Long before Sheldon Cooper showed up, geeks, freaks and nerds were viewed by the general population as curious outsiders; think James Dean in Rebel Without a Cause or Marlon Brando in On the Waterfront.
Back in the 50s and 60s, they were troubled tough guys who didn’t quite fit in. Today they are intellectual weaklings who don’t quite fit in. Yet in the end, they both evoke our empathetic sides and become – for lack of a better word – popular.

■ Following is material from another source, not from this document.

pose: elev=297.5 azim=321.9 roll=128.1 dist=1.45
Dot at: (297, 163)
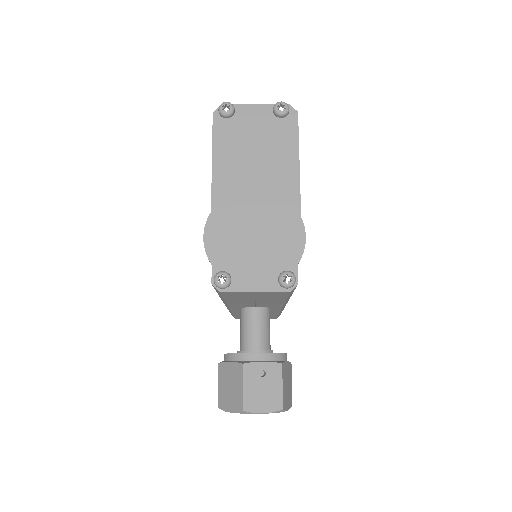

And these days they are all the rage. Think about it. What is cooler than wearing a hoodie, writing code and quoting string theory? Will Wheaton has his own TV show, guests on multiple other TV shows and is getting paid big bucks to do beer commercials. Bill Gates, Mark Suckerberg and Larry Page are among the richest and most popular people in the world. Conventions and conferences like E3, Comic Con and SXSW are sold out months in advance (they are the modern day Super Bowl).
Honestly, I have no idea. I mean, I am sure there is some social psychological research that can offer possible answers. But I would like to think that just as Andy Warhol suggested we would all eventually get our 15 minutes of fame, so too do all the stereotype victims eventually get their day in the sun. In short, it is their time.
So rock on, high school marching band tuba player… you’ve earned it.